Nuclear Reactors 940 - Sandia National Laboratory Enhances Its Melcor Nuclear Risk Monitoring Software For The NRC

Nuclear Reactors 940 - Sandia National Laboratory Enhances Its Melcor Nuclear Risk Monitoring Software For The NRC

     Researchers at Sandia National Laboratories have been expanding their severe accident computer modeling program, called Melcor, to work with different reactor geometries, fuel types and coolant systems. This work is intended to assist the U.S. Nuclear Regulatory Commission (NRC) to evaluate the safety of the next generation of commercial nuclear power reactors, fuel cycle facilities and fuel technologies.
     Sandia and the NRC have collaborated for decades to advance the understanding of system performance under accident conditions. This research has covered areas such as accident progression, combustible gas generation and transport, molten core concrete interaction, fuel coolant interactions and many other subjects of interest.
      The Methods for Estimation of Leakages and Consequences of Releases (Melcor) simulation program can model a wide variety of phenomena including severe accidents that can occur at a nuclear power plant. Melcor can estimate the extent of radioactive material release possible due to the accident. Work on Melcor began following the Three Mile Island accident in 1979.
      Since the turn of the century, Melcor has been expanded and updated to support safety assessments for other kinds of nuclear facilities including research reactors, reactors that produce medical isotopes and U.S. Department of Energy facilities that work with radioactive materials.

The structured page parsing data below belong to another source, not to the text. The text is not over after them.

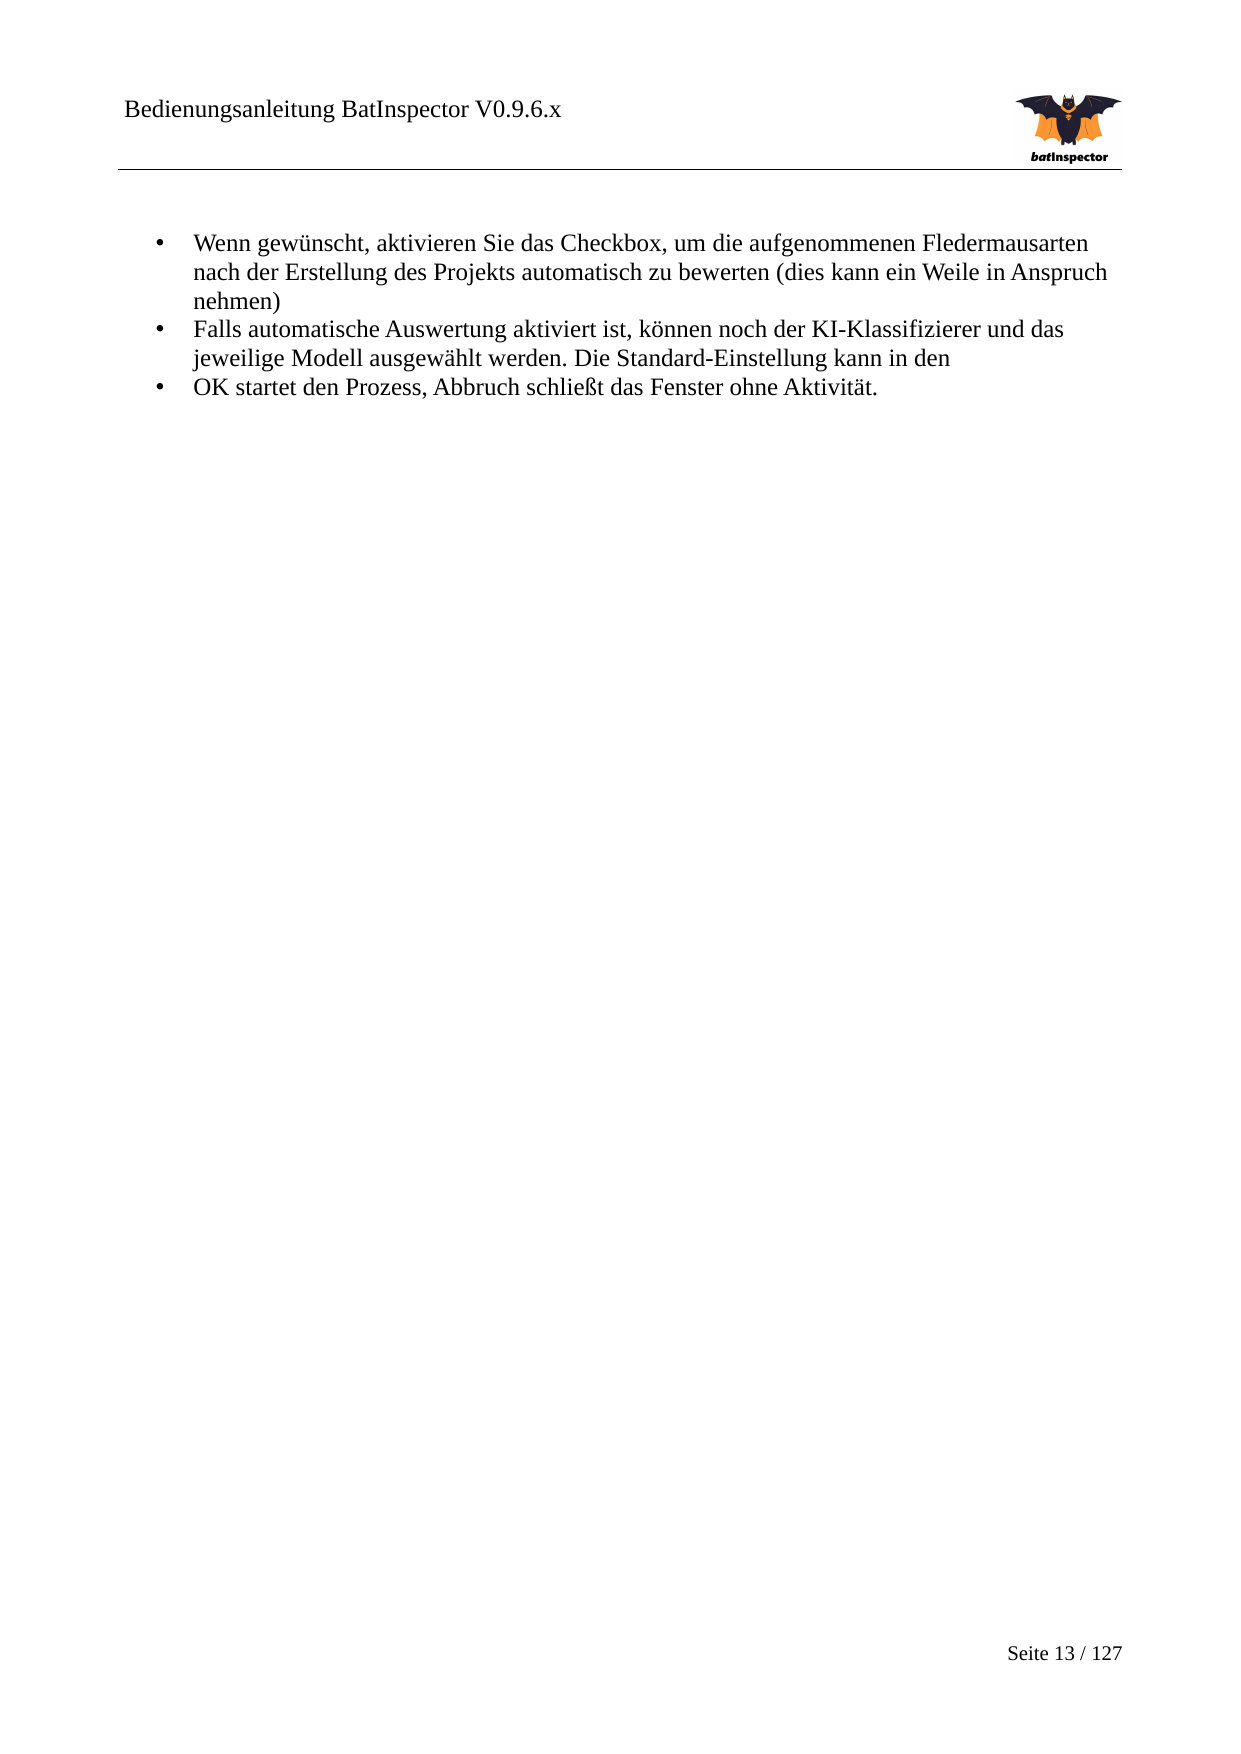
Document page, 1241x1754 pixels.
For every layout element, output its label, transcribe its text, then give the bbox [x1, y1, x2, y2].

list Wenn gewünscht, aktivieren Sie das Checkbox, um die aufgenommenen Fledermausarten nach der Erstellung des Projekts automatisch zu bewerten (dies kann ein Weile in Anspruch nehmen) [156, 228, 1122, 314]
list OK startet den Prozess, Abbruch schließt das Fenster ohne Aktivität. [156, 372, 1122, 401]
list Falls automatische Auswertung aktiviert ist, können noch der KI-Klassifizierer und das jeweilige Modell ausgewählt werden. Die Standard-Einstellung kann in den [156, 314, 1122, 372]
picture [1015, 88, 1125, 165]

Even fusion reactors can be modeled with the program.
     The computer program is used to inform the NRC’s regulator decision-making including licensing reviews for new reactors, regarding the risks from very low-likelihood but high-impact accidents. Sandia’s program was used to study the nuclear disaster in Japan’s Fukushima nuclear power plant in 2011. It has also evaluated the risk-reduction potential of several safety improvements to U.S. nuclear reactors for the NRC.
     Since 2018, Sandia has expanded Melcor to enable the evaluation of the risks of next-generation reactors and impacts to the fuel cycle in general.

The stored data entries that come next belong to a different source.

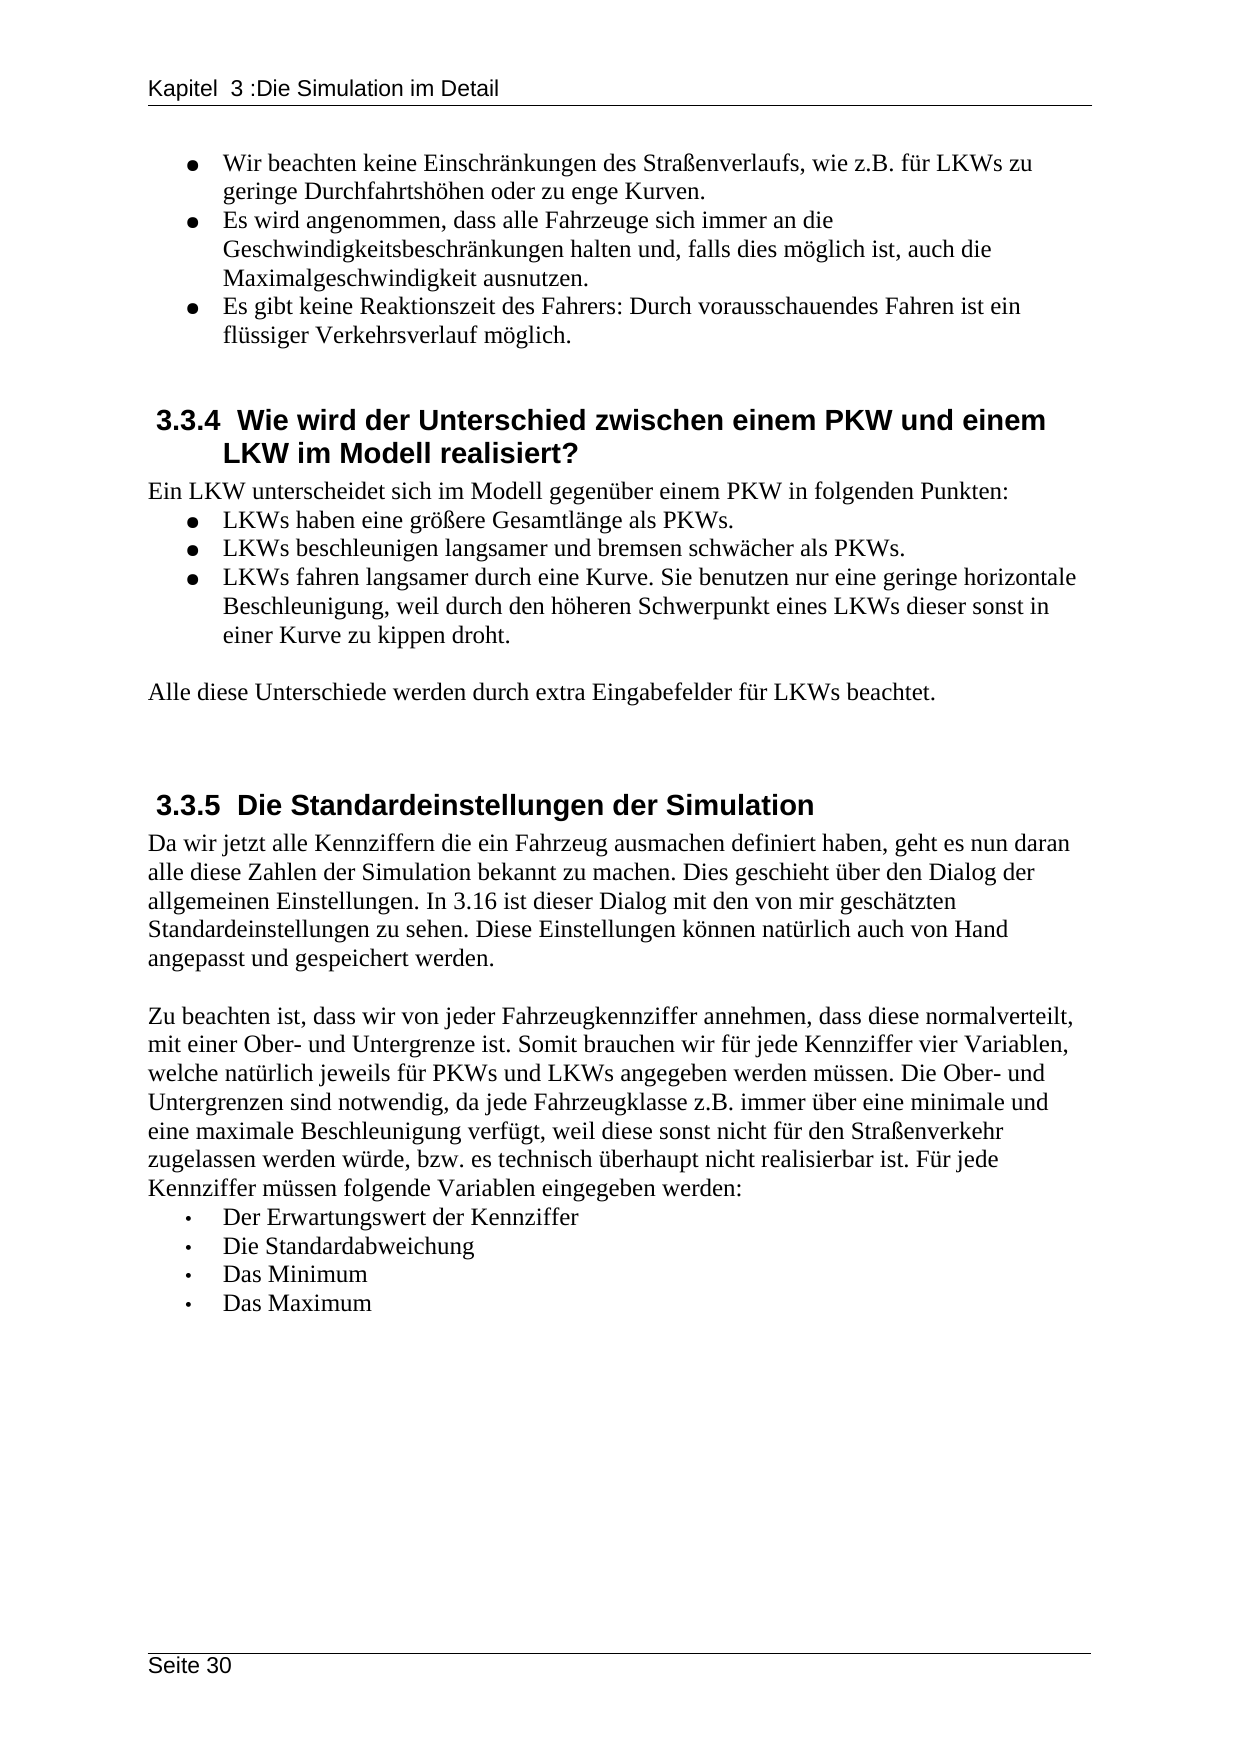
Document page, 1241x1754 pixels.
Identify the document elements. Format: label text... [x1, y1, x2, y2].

list Es wird angenommen, dass alle Fahrzeuge sich immer an die Geschwindigkeitsbeschränkungen halten und, falls dies möglich ist, auch die Maximalgeschwindigkeit ausnutzen. [185, 205, 1092, 291]
text Da wir jetzt alle Kennziffern die ein Fahrzeug ausmachen definiert haben, geht es nun daran alle diese Zahlen der Simulation bekannt zu machen. Dies geschieht über den Dialog der allgemeinen Einstellungen. In Abbildung 3.16 ist dieser Dialog mit den von mir geschätzten Standardeinstellungen zu sehen. Diese Einstellungen können natürlich auch von Hand angepasst und gespeichert werden. [148, 828, 1092, 972]
list Die Standardabweichung [185, 1231, 1092, 1259]
list LKWs fahren langsamer durch eine Kurve. Sie benutzen nur eine geringe horizontale Beschleunigung, weil durch den höheren Schwerpunkt eines LKWs dieser sonst in einer Kurve zu kippen droht. [185, 562, 1092, 648]
text Zu beachten ist, dass wir von jeder Fahrzeugkennziffer annehmen, dass diese normalverteilt, mit einer Ober- und Untergrenze ist. Somit brauchen wir für jede Kennziffer vier Variablen, welche natürlich jeweils für PKWs und LKWs angegeben werden müssen. Die Ober- und Untergrenzen sind notwendig, da jede Fahrzeugklasse z.B. immer über eine minimale und eine maximale Beschleunigung verfügt, weil diese sonst nicht für den Straßenverkehr zugelassen werden würde, bzw. es technisch überhaupt nicht realisierbar ist. Für jede Kennziffer müssen folgende Variablen eingegeben werden: [148, 1001, 1092, 1202]
text Alle diese Unterschiede werden durch extra Eingabefelder für LKWs beachtet. [148, 677, 1092, 706]
list Es gibt keine Reaktionszeit des Fahrers: Durch vorausschauendes Fahren ist ein flüssiger Verkehrsverlauf möglich. [185, 291, 1092, 349]
text Ein LKW unterscheidet sich im Modell gegenüber einem PKW in folgenden Punkten: [148, 476, 1092, 505]
list Der Erwartungswert der Kennziffer [185, 1202, 1092, 1231]
subtitle Wie wird der Unterschied zwischen einem PKW und einem LKW im Modell realisiert? [148, 403, 1092, 470]
subtitle Die Standardeinstellungen der Simulation [148, 788, 1092, 822]
list Das Maximum [185, 1288, 1092, 1317]
list Das Minimum [185, 1259, 1092, 1288]
list LKWs haben eine größere Gesamtlänge als PKWs. [185, 505, 1092, 533]
list Wir beachten keine Einschränkungen des Straßenverlaufs, wie z.B. für LKWs zu geringe Durchfahrtshöhen oder zu enge Kurven. [185, 148, 1092, 205]
list LKWs beschleunigen langsamer und bremsen schwächer als PKWs. [185, 533, 1092, 562]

     Larry Humphries is the lead Melcor developer. He said, “We want to leverage the decades of experience and validated models in the code and extend it to new reactor designs and new applications. This code is an ideal tool to apply to new reactor designs where there is a great deal of uncertainty. It has the ability to set sensitivity parameters and determine which variables are critical to produce risk assessment data for regulators.”
     In order to demonstrate that Melcor is ready to assist the NRC in reviewing new reactor designs, the team developed models of three published nuclear reactor designs. The three reactor designs were chosen because they represented the diversity of next generation reactors including a microreactor originally designed by the Los Alamos National Laboratory, a high-temperature helium-cooled reactor and a high-temperature molten- fluoride- cooled reactor.

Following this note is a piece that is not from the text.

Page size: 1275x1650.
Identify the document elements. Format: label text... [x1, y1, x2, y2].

     The reactor models include everything from the radionuclides expected to be in the reactor vessel and the building that surrounds it to the coolant pipes and the physical properties of the fluids in the pipes. Melcor analyzed what happens as time progresses to see how much, if any, fission products are released.
     The improvements and enhancements to Melcor have been demonstrated at several recent virtual public meetings. The reason for those meeting was to illustrate for U.S. policy makers, members of the nuclear energy industry, international nuclear energy regulators and members of public interest group that the NRC has the computational tools needed to evaluate the safety of new and advanced reactor designs.
     David Luxat is the manager for Sandia's nuclear reactor severe accident modeling group. He said, "The code is a repository of decades of knowledge on nuclear accidents, which shows nuclear energy is fundamentally low-risk for society," said David Luxat, manager for Sandia's nuclear reactor severe accident modeling group. “We have been able to leverage this knowledge to enhance the safety and economics of nuclear power plants in the US. Now, Sandia is working to expand on and apply this knowledge to enable the next generation of even safer, more economic nuclear power reactors. This will be critical to combatting climate change and enhancing the energy security of future generations.”
      Brad Beeny is a Sandia nuclear engineer and Melcor code developer. He said, “If industry is ever going to be able to build anything new and exciting, we need to be able to do safety and licensing calculations of the next generation designs so that the US regulators can assess them. We're mostly concerned with characterizing the radiological hazard that could be posed to the public, should an accident happen. It may not be the most flashy aspect of nuclear energy, but it is one of the most necessary.”